John O'Connor
John O’Connor

Any way you slice it, these are exceedingly busy times for senior living operators.

Let’s start with the obvious: Thousands of communities have been kneecapped by COVID-19 and its residual damage. All across the nation, occupancy is down, staffing is more challenging than ever and costs are rising. Repairing the pandemic-related carnage has been a 24/7 undertaking.

Plus we are on the cusp of two major trade shows with notable and growing senior living representation. The American Health Care Association/National Center for Senior Living annual meeting kicks off this weekend in Nashville, TN. The following week, LeadingAge will hold its annual convention in Denver. Plus, NIC’s Fall Conference just wrapped up in Washington, DC. Those events offer a veritable cornucopia of new ideas, strategies and tactics worthy of an immediate test drive.

Then there’s the fact that we are about to have mid-term elections in early November and residents, their children and other payers (hello, Medicare Advantage) are watching you more closely than ever. That’s a lot of moving pieces for any operator to deal with.

Now before you rip up and revise your 2023 strategic plan, here’s something you should seriously consider doing: nothing.

I realize that approach sort of goes against what all the cool kids are doing, especially as service silos come down and new toys like offsite campuses take hold, new competitors arrive and the M&A drumbeat gets louder.

Earlier this week at a Yom Kippur service at Mishkan Chicago, Rabbi Lizzi Heydemann spoke at length about the importance of being present — and taking stock.

She cited a 2015 Princeton Seminary experiment that reached this startling conclusion: For many, ethics becomes a luxury as the speed of life increases.
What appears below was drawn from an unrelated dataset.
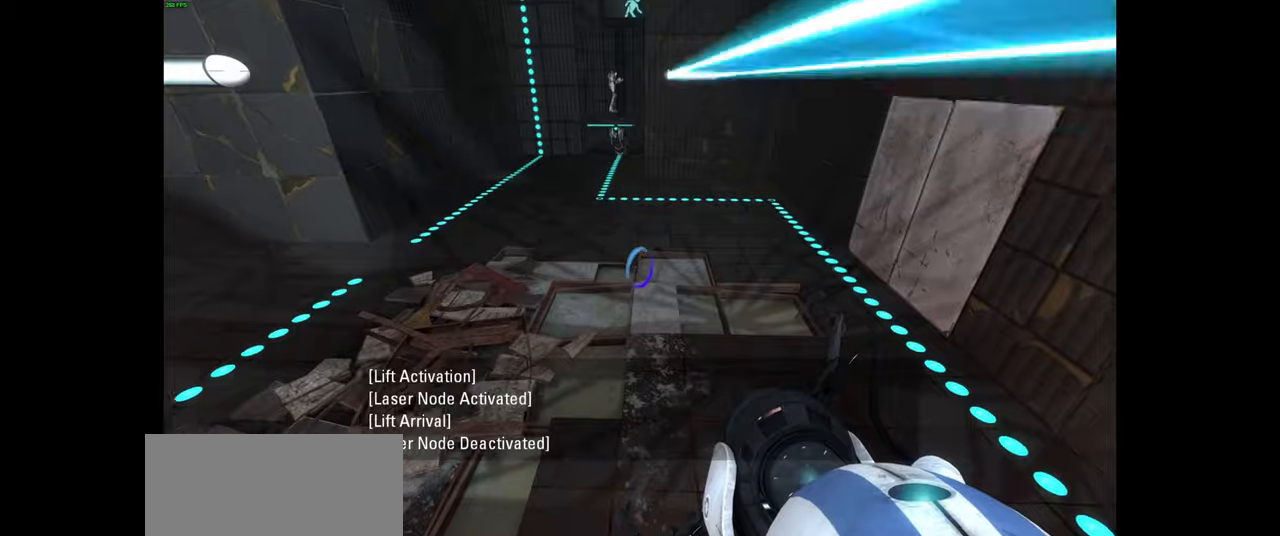
{"keys": ["d"], "mouse": [], "events": [[83, "d", "down"], [166, "a", "down"], [166, "d", "up"], [333, "space", "down"], [400, "d", "down"], [433, "a", "up"], [433, "w", "up"], [466, "space", "up"]]}
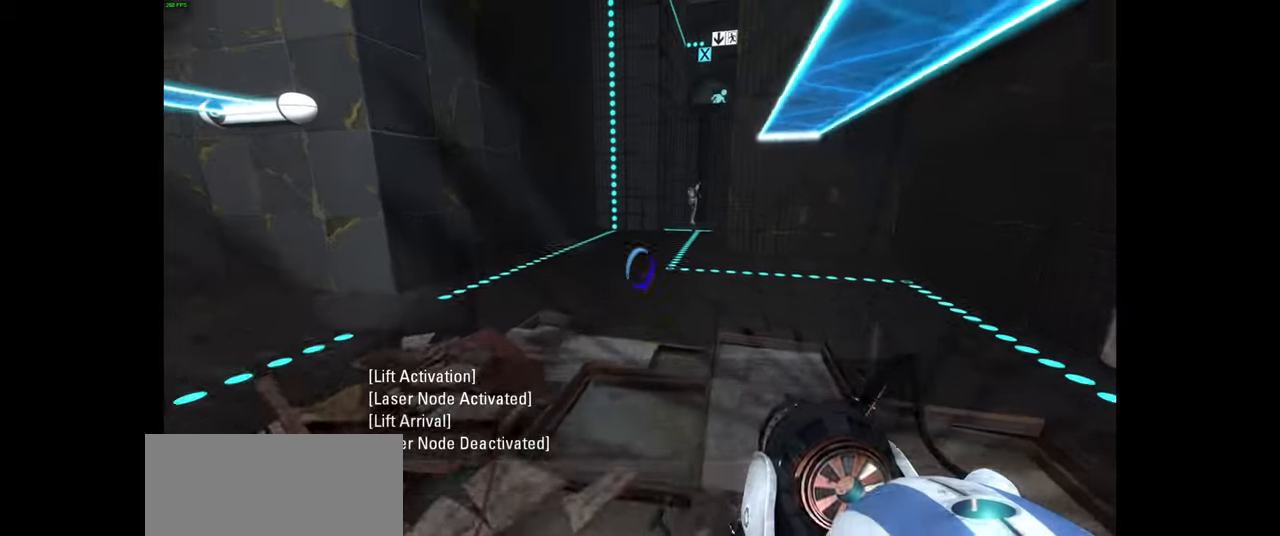
{"keys": ["a", "w"], "mouse": [], "events": [[116, "w", "down"], [150, "d", "up"], [316, "a", "down"]]}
The lone exception to this trend was if the participants felt their actions –or inactions — would be judged.

Both findings would seem to have very real implications for senior living operators. Put one way, in their hurry to expand their portfolios, many operators run the risk of shortchanging their commitment to care. Not by design, perhaps. But sacrificing ethical behavior amid other pressing tasks could become a real occupational hazard.

That would be bad enough if this was the widget business. It’s not. Senior living is all about providing services (and increasingly, care) to the oldest among us. At least, that’s what it’s supposed to be.

Yes, these are urgency-driven times. But building a larger empire while losing what made you great strikes me as an extremely dubious bargain. On the other hand, to double down on the services that made your organization excellent and unique just might be the best approach of all. Even if that means not changing a thing.

John O’Connor is editorial director for McKnight’s Senior Living and its sister media brands, McKnight’s Long-Term Care News, which focuses on skilled nursing, and McKnight’s Home Care. Read more of his columns here.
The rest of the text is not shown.